Letztes Update:
20230110165530

16:37
10.01.2023
Der ukrainische Außenminister Dmytro Kuleba auf die Lieferung von Leopard-Panzern gedrängt. "Diese Panzer brauchen wir um unsere Städte, Dörfer und alles, was sich unter russischer Besatzung befindet, zu befreien", so der Diplomat vor Journalisten in der ostukrainischen Millionenstadt Charkiw während des Besuchs von Annalena Baerbock. Das sei nicht nur eine "fixe Idee" der Ukrainer. Die deutschen Panzer seien nötig "um unsere Energieinfrastruktur zu retten, um die Ukrainer vor den Verbrechen zu retten."
"Je länger diese Entscheidung braucht, umso mehr Menschen werden aufgrund der fehlenden Bewaffnung der ukrainischen Armee sterben", mahnt Kuleba. Zugleich äußerte er seine Dankbarkeit für die bisherigen Waffenlieferungen seit Beginn der russischen Invasion Ende Februar. Die "große Entscheidung" über die deutschen Panzer stehe aber noch aus. "Je schneller diese Entscheidung gefällt wird, umso eher endet dieser Krieg mit einem Sieg der Ukraine", unterstreicht der Chefdiplomat.

16:14
10.01.2023
Der schwedische Nachrichtendienst Säpo rechnet mit zunehmenden russischen Geheimdienstaktivitäten im Land. Russlands Einmarsch in die Ukraine habe die europäische Sicherheitsordnung und auch die Sicherheitslage in Schweden grundlegend verändert, teilte die Säpo mit. Sie warnte davor, dass Russland stärker als zuvor mithilfe russischer Bürger, Institutionen und Unternehmen in Schweden sowie Cyber-Angriffen an Informationen gelangen wolle und sich Sabotage, Desinformationen und gewaltbereiten Extremisten bedienen könnte, um die schwedische Gesellschaft zu destabilisieren.
Besonders bei der Energieversorgung, Telekommunikation und dem Transport von kritischen Gütern müsse man sich vor Spionage und Sabotage in Acht nehmen, schrieb die Säpo. Angriffe gegen Schweden in diesen Sektoren könnten auch Schäden für das übrige Europa bedeuten.

15:27
10.01.2023
Außenministerin Annalena Baerbock hat als erstes deutsches Kabinettsmitglied seit Beginn des russischen Angriffskriegs die Ostukraine besucht.
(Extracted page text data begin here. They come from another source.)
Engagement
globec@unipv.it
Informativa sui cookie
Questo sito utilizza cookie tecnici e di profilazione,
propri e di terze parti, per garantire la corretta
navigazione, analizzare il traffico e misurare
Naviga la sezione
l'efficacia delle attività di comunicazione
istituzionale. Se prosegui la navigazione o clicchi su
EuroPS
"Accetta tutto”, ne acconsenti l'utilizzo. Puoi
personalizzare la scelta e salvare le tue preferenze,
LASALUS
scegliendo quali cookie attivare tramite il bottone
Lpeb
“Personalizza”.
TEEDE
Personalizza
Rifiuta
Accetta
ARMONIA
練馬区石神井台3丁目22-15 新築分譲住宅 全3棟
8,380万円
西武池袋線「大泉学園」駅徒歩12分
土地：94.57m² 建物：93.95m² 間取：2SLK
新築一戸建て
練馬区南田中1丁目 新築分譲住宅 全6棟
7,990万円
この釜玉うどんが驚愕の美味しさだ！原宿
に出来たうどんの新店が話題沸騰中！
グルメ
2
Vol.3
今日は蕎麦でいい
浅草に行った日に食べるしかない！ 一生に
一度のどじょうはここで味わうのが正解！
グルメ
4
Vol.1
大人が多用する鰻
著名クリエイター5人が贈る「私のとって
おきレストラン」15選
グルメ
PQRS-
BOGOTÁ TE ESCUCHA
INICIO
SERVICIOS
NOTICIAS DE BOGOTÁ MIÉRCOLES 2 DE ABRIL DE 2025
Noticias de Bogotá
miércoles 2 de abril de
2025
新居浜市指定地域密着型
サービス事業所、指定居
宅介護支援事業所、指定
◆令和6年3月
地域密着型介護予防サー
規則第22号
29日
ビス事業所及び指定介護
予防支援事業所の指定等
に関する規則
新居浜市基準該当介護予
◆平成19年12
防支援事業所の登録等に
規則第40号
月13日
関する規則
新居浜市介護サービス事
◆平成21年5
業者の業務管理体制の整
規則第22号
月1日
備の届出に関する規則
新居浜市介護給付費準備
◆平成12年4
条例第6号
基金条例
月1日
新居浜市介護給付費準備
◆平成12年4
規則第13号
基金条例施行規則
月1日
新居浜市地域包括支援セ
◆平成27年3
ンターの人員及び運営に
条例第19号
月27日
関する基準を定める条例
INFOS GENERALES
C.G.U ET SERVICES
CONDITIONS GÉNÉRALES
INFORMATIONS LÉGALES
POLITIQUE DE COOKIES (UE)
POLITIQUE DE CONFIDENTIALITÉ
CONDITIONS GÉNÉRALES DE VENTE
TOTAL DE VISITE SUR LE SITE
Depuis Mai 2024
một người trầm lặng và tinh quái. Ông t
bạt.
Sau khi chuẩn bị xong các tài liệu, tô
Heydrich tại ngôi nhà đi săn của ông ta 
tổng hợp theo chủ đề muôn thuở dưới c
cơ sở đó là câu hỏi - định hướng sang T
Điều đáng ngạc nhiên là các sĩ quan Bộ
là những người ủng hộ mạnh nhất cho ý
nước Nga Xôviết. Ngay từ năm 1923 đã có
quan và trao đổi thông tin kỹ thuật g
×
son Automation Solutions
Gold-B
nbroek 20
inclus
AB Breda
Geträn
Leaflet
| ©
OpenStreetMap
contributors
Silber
Die Grünen-Politikerin machte sich am in der lange umkämpften Stadt Charkiw ein Bild von der Situation der Menschen dort. Sie sicherte dem Land dauerhaften Beistand gegen Russlands Angriffskrieg und auf dem Weg in die Europäische Union (EU) zugesichert. Die Menschen in der Ukraine sollten "wissen, dass sie sich auf unsere Solidarität und unsere Unterstützung verlassen können", versicherte Baerbock.
Baerbock wurde bei dem aus Sicherheitsgründen zunächst geheim gehaltenen Besuch vom ukrainischen Außenminister Dmytro Kuleba und dem ukrainischen Botschafter in Deutschland, Oleksii Makeiev, begleitet.